The novel technology, created by scientists at the University of California, provides a workable way to get around a bottleneck caused by more laborious and computationally demanding existing 3D QPI techniques. A new work using a wavelength-multiplexed diffractive optical processor presented a state-of-the-art method for 3D QPI and was published in Advanced Photonics.
Artistic depiction of a wavelength-multiplexed diffractive optical processor for 3D quantitative phase imaging. Image Credit: Ozcan Lab, University of California
Light waves undergo a temporal delay when they go through a medium. This delay can reveal important details regarding the underlying structural and compositional properties. A state-of-the-art optical technology called Quantitative Phase Imaging (QPI) shows changes in the optical path length as light passes through materials, biological samples, and other transparent structures.
In contrast to conventional imaging techniques that depend on staining or labeling, QPI produces high-contrast images that enable noninvasive examinations vital to disciplines including biology, materials science, and engineering. These images allow researchers to observe and quantify phase fluctuations.
The UCLA team created a wavelength-multiplexed diffractive optical processor to all-optically convert the phase distributions of numerous 2D objects at different axial positions into intensity patterns, each stored at a distinct wavelength channel.
The design uses an intensity-only image sensor to obtain quantitative phase images of input objects situated at various axial planes, eliminating the requirement for digital phase recovery techniques.
We are excited about the potential of this new approach for biomedical imaging and sensing. Our wavelength-multiplexed diffractive optical processor offers a novel solution for high-resolution, label-free imaging of transparent specimens, which could greatly benefit biomedical microscopy, sensing, and diagnostics applications.
Aydogan Ozcan, Lead Researcher and Chancellor’s Professor, University of California
Deep learning optimizes wavelength multiplexing and passive diffractive optical elements in the novel multiplane QPI design. This design provides fast quantitative phase imaging of specimens across many axial planes by executing spectrally multiplexed phase-to-intensity transformations.
This system is a competitive analog substitute for conventional digital QPI techniques due to its compact design and all-optical phase recovery capability.

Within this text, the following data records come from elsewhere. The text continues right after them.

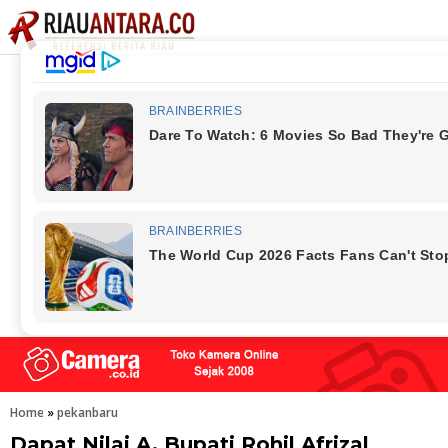
Home
»
pekanbaru
Dapat Nilai A, Bupati Rohil Afrizal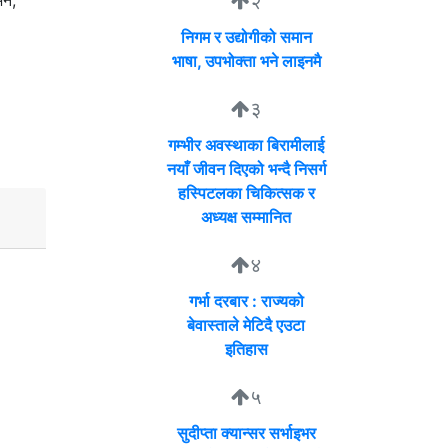
२
ने,
निगम र उद्योगीको समान
भाषा, उपभोक्ता भने लाइनमै
३
गम्भीर अवस्थाका बिरामीलाई
नयाँ जीवन दिएको भन्दै निसर्ग
हस्पिटलका चिकित्सक र
अध्यक्ष सम्मानित
४
गर्भा दरबार : राज्यको
बेवास्ताले मेटिदै एउटा
इतिहास
५
सुदीप्ता क्यान्सर सर्भाइभर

The method was validated by a proof-of-concept experiment that successfully imaged unique phase objects at various axial positions in the terahertz band. The design's scalability facilitates adaptation to various electromagnetic spectrum regions, such as the visible and infrared bands, through suitable nanofabrication techniques.
This opens up new avenues for integrating phase imaging solutions with focal plane arrays or image sensor arrays to create effective on-chip imaging and sensing devices.
This research will greatly impact numerous domains, including biological imaging, sensing, materials science, and environmental analysis. This technique can improve various applications, such as environmental sample monitoring, material characterization, illness diagnosis and research, and more, by offering a quicker and more effective way for 3D QPI.
Journal Reference:
Shen, C.-Y., et al. (2024) Multiplane quantitative phase imaging using a wavelength-multiplexed diffractive optical processor. Advanced Photonics. doi.org/10.1117/1.ap.6.5.056003.